Given, the two adjacent vertices of the rectangle are $\left(-8, 5\right)$ and $\left(6, 5\right),$ the $y$-co-ordinates of both of these points is same this means they lie on the line $y=5,$ which is parallel to the $x$-axis.

And, we know that the sides of a rectangle are perpendicular to each other, hence the other two sides passing through these vertices are parallel to $y$-axis.

Also, we know that the equation of a line parallel $y$-axis is $x=k.$

Therefore, the equation of the sides of the rectangle passing through $\left(-8, 5\right)$ and $\left(6, 5\right)$ are respectively $x=-8$ and $x=6.$

And, hence the other two vertices of the rectangle can be taken as $\left(6, a\right)$ and $\left(-8, b\right).$

And since the other side is parallel to $x$-axis, hence $a=b.$

Here, diagonal subtends right angle at the circumference of circle, so its mid-point is the same as centre of circle, which lies on the given diameter.

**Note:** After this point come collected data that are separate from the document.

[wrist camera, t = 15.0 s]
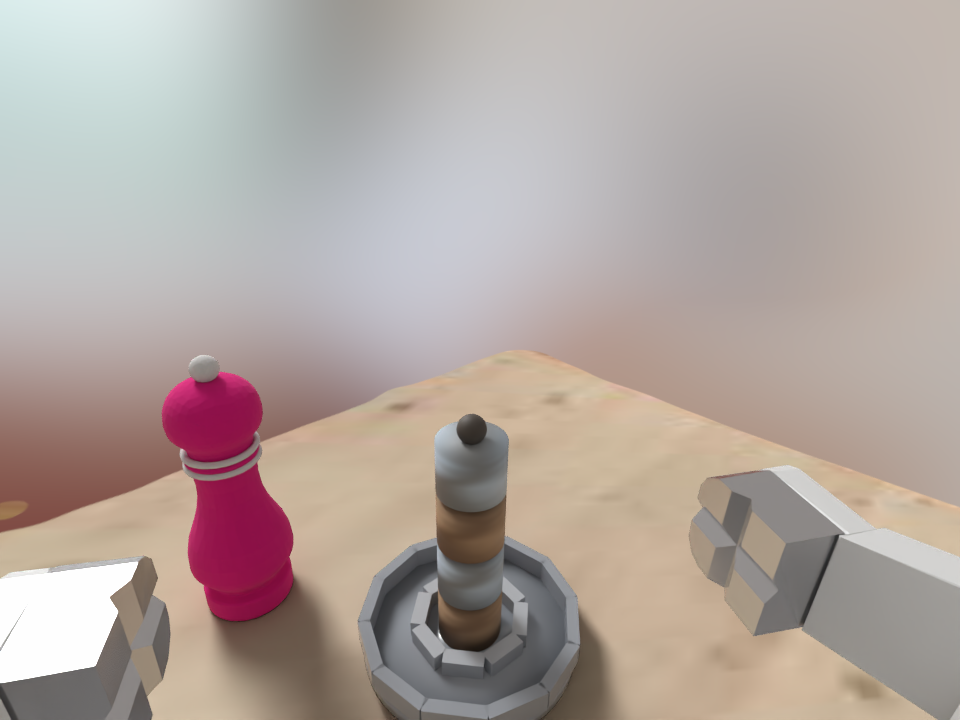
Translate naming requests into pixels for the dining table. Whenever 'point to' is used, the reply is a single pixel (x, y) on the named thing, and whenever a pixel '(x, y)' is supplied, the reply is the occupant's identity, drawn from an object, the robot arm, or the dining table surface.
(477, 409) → the dining table surface
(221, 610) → the pepper mill
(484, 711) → the tray
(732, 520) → the robot arm
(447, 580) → the bead column
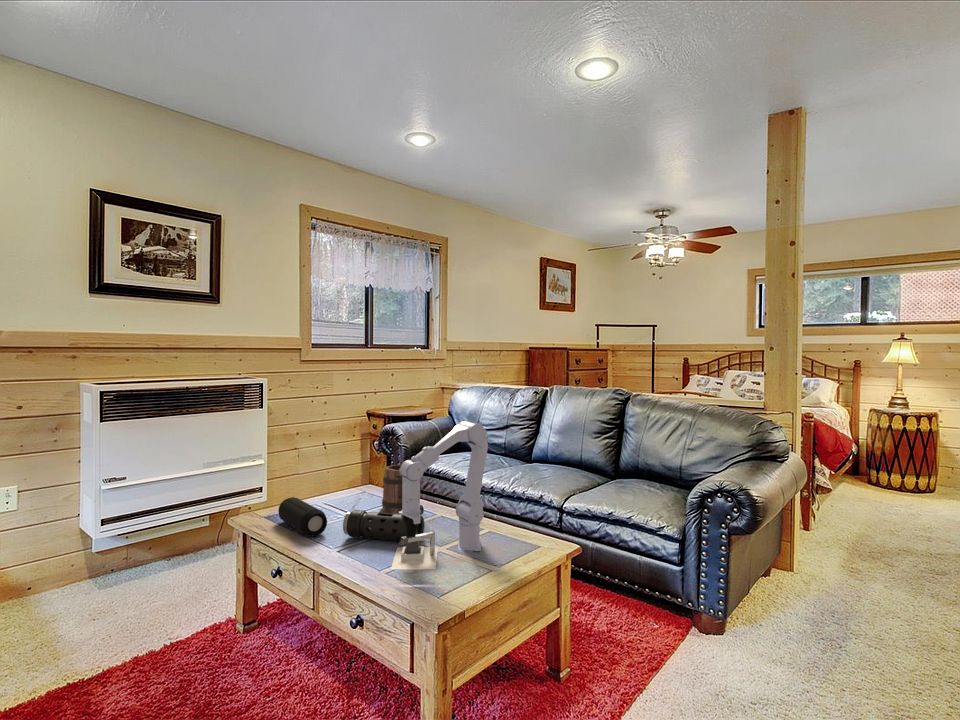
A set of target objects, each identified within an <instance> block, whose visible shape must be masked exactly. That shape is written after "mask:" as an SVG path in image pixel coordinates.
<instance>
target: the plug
mask: <svg viewBox="0 0 960 720" xmlns="http://www.w3.org/2000/svg"><path fill="white" fill-rule="evenodd" d="M398 545H400V546H401V545H402V546H403V544H402V543H401V541H398ZM404 546H405V547H406V554H419V546H420V542H419V541H414V542H409V543H408V544H404Z"/></svg>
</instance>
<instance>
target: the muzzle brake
mask: <svg viewBox="0 0 960 720" xmlns="http://www.w3.org/2000/svg"><path fill="white" fill-rule="evenodd" d="M379 512H380V511H379ZM379 512H376V511H369V512H367V511H366V510H363V509H362V510H361V509H354V510H351V511H347V512H346V514H345V516H344V517H343V521H342V532H343V533H344V535H346V536H349V537H350V538H359V539H360V538H363V539H369V540H370V539H371V540H372V539H373V540H374V539H376V540H386V541H393V542H394V541H395V542H401V537H404V536H406V537H407V533H406V528H405V525H404V522H403V520H402V517H405V516H404V515H399V514H392V513H379ZM424 531H425V520H424V517H423V516H422V515H420V523H418V526H417V529H416V533H415V535H418V534H423V533H425V532H424ZM420 542H421V540H419V543H420Z"/></svg>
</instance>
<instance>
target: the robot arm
mask: <svg viewBox="0 0 960 720" xmlns="http://www.w3.org/2000/svg"><path fill="white" fill-rule="evenodd" d="M487 433H488V431H487V430H486V428H485V427H484V426H483V425H482V424H481V423H475V422H471V421H468V420H462V421H460V422H458V424H456V425H454V427H453V428H452V430H451V431H450V432H448V433H447V434H446V435H445V436H444V437H442V438H441V439H440V440H439V441H438V442H437V443H435V445H433V446H430V445H427V446H424V447H423V448H422V449H421V451H419V453H417V454H416V455H413V456H411V457H410V459H407V460H405V461H403V462H402V464H400V465H401V468H400V469H399V472H400V474H401V475H402V511H399V515H404V516H405V517H402V520H403V522H404V525H405V528H406V533H407V537H408V536H413V535H415V533H416V529H417V526H418V523H420V516H421V515H420V505H421V487H420V486H421V479H422V478H423V475H424V473H425V472H426V470H427V469H429V468H430V467H431V466H432V465H433V464H435V463H436V462H438V461H439V459H440V458H439V457H440V454H442V453H444V452H445V451H447V450H448V449H450V448H451V447H453V446H454V445H455V444H457V443H460V442H461V443H462V442H463V443H465V442H466V443H467V445H468V446H469V447H470V449H471V453H470V459H469V465H468V471H467V476H466V481H465V488H464V493H463V494H462V495H461V496H459V499H458V500H459V501H458V502H457V504H456V506H455V514H456V516H458V521H459V523H458V525H459V526H458V540H457V551H472V552H481V551H482V546H481V545H482V544H481V540H480V539H481V538H480V536H481V535H480V531H481V529H480V528H481V522H482V520H483V519H484V515H485V513H484V502H483V500H482V498H481V490H482V486H483V485H482V484H483V479H484V472H485V468H486V460H487V455H488V449H489V444H488V440H487Z"/></svg>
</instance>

The mid-point of a line segment joining the points $\left(x_1, y_1\right)$ and $\left(x_2, y_2\right)$ is $\left(\frac{x_1+x_2}{2}, \frac{y_1+y_2}{2}\right),$ hence, the mid-point of the diagonal of the rectangle is $\left(\frac{-8+6}{2}, \frac{a+5}{2}\right)=\left(-1, \frac{a+5}{2}\right)$

This point lie on the diameter $3y=x+7$

So, $\frac{3\left(a+5\right)}{2}=-1+7$
$\Rightarrow a+5=\frac{2\left(6\right)}{3}$

$\Rightarrow a=-1$

Hence, the vertices are $\left(-8, 5\right), \left(6, 5\right), \left(6, -1\right)$ and $\left(-8, -1\right).$

The distance between the points $\left(x_1, y_1\right)$ and $\left(x_2, y_2\right)$ is $\sqrt{{\left(x_1-x_2\right)}^2+{\left(y_1-y_2\right)}^2}$

Thus, the length of sides are $6$ and $14$ units.

Hence, area $=l\times b=14\times 6=84$ sq. units